§ **EXCERPTED PASSAGE**
··········
I don't trust them since this review of Bobby Birdman's Born Free Forever. That album is a fucking ten if ever I've heard one.

Unfortunately, the album is practically impossible to find unless you want to order it direct from the label. My local record store has tried to stock it and their repeated emails and telephone calls to the label always go unanswered.
posted by dobbs at 12:11 AM on February 1, 2011


bobo123: “And at 8.7 or above, nothing seems odd or objectionable to me besides the Dexys Midnight Runners 30th Anniversary thing.”

That's the only high rating that makes any damned sense.
posted by koeselitz at 7:41 AM on February 1, 2011


Ladies and gentlemen the Perfect Album according to Pitchfork

I've listened to it, a few times.

I have always listened to all sorts of music, including hip hop. And this one is a puzzle to me.

How is this album a perfect 10? Anyone?

Help me understand this. It is making me question Pitchfork's ratings but also my taste. Am I becoming too much of an old fuddy duddy to know what good music is! Am I no longer cool! Was I ever cool? Do I need more auto tune? Do cool people even know what fuddy duddy means?
··········
§ **EXERCISE TASKS**
a) Answer these about the Pitchfork comment thread, one answer a line:
(i) What happens to the local record store's emails and calls to the label?
(ii) Which high rating does bobo123 call odd or objectionable?
(iii) At what time and on what date did koeselitz post?
b) Retype the part of the Pitchfork comment thread that begins at the words "I don't trust" and stops after "always go unanswered.".
The lines after the text aren't needed.
··········
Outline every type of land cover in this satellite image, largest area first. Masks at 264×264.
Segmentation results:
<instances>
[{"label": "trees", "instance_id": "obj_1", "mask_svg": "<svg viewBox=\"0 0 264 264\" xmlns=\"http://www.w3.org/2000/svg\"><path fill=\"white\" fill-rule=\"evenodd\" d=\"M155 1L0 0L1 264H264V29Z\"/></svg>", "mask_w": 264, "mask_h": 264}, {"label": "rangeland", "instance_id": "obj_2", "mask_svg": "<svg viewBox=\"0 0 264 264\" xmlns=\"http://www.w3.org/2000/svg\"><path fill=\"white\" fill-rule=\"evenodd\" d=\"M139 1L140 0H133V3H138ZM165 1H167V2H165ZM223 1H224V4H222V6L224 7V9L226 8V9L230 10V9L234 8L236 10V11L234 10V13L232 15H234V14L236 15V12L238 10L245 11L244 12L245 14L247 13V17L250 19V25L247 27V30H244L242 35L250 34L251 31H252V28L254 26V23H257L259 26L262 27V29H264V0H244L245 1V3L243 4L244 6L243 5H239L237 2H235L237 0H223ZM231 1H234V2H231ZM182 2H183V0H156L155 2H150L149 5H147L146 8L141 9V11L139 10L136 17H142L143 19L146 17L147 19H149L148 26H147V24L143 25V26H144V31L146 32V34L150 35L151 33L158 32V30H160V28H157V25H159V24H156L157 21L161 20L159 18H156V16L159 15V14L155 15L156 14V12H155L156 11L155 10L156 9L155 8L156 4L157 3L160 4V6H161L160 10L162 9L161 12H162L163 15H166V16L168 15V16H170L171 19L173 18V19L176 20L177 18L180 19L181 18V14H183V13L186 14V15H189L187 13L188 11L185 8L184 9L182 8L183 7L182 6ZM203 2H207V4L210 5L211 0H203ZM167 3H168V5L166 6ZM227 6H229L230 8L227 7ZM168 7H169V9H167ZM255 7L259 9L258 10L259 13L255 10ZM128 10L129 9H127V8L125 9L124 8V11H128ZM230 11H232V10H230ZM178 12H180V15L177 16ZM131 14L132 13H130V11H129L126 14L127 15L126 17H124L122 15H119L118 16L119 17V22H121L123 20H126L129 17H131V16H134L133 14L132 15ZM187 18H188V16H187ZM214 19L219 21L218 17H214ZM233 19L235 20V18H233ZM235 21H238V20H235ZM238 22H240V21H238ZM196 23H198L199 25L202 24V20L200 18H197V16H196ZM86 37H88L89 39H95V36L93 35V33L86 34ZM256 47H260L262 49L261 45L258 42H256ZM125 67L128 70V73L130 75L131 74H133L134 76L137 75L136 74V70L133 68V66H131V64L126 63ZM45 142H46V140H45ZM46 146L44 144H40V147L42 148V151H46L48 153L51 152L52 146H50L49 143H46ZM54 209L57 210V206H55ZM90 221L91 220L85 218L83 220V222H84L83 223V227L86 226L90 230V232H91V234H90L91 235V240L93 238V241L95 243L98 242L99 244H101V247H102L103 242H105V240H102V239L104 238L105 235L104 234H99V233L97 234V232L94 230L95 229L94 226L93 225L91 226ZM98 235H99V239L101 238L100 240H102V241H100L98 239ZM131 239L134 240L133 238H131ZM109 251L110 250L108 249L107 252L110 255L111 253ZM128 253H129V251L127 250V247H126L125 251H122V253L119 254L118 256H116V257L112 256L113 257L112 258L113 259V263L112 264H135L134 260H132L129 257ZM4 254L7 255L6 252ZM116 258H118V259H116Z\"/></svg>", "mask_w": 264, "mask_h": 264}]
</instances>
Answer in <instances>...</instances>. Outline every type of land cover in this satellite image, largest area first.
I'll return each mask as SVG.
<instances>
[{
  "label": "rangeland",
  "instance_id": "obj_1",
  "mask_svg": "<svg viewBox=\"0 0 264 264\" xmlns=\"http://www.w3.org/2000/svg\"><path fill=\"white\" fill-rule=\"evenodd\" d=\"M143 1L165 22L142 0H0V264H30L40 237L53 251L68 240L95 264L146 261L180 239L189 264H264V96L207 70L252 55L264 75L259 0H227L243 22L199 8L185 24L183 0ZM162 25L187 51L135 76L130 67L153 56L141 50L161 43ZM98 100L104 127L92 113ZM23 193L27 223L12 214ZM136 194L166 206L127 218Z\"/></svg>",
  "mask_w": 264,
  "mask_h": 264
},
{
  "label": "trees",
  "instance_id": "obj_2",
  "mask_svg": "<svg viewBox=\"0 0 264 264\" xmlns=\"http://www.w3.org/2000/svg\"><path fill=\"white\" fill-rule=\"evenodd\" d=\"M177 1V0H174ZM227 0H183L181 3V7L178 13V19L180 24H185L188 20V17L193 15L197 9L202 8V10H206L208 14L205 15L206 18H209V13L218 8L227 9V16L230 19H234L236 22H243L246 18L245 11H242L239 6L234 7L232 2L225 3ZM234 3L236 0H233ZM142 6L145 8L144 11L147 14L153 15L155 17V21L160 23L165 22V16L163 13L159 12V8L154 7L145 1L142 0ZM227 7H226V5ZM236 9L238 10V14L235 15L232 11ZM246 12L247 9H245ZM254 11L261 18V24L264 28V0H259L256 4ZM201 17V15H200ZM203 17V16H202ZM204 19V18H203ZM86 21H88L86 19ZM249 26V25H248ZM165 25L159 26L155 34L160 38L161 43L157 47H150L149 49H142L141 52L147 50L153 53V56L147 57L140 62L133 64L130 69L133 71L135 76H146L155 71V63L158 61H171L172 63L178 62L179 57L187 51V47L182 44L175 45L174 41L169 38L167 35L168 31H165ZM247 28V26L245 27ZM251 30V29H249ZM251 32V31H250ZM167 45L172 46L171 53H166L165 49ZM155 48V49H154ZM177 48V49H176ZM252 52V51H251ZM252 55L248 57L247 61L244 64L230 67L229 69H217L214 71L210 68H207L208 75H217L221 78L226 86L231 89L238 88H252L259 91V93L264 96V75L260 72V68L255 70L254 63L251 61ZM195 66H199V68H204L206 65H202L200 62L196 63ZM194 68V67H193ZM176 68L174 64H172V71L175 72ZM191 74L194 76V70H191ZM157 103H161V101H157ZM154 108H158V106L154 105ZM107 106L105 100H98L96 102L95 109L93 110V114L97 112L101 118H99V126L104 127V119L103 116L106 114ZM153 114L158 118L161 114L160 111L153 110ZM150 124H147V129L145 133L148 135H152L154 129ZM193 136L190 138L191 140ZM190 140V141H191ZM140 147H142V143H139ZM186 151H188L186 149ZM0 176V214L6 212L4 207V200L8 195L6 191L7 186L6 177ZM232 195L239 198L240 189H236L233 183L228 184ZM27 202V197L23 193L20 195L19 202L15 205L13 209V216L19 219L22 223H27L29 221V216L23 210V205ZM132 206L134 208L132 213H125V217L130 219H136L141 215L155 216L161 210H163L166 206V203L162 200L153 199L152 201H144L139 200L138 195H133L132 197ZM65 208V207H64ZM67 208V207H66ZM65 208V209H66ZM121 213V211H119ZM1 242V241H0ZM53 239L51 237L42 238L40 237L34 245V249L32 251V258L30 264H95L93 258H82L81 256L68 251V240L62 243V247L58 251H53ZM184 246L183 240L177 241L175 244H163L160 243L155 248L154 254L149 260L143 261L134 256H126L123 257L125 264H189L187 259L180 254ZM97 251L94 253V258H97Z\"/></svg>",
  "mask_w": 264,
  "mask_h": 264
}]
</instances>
··········
§ **ANSWERS PER TASK**
a)
(i) They always go unanswered.
(ii) The Dexys Midnight Runners 30th Anniversary thing.
(iii) At 7:41 AM on February 1, 2011.

b)
I don't trust them since this review of Bobby Birdman's Born Free Forever. That album is a fucking ten if ever I've heard one.

Unfortunately, the album is practically impossible to find unless you want to order it direct from the label. My local record store has tried to stock it and their repeated emails and telephone calls to the label always go unanswered.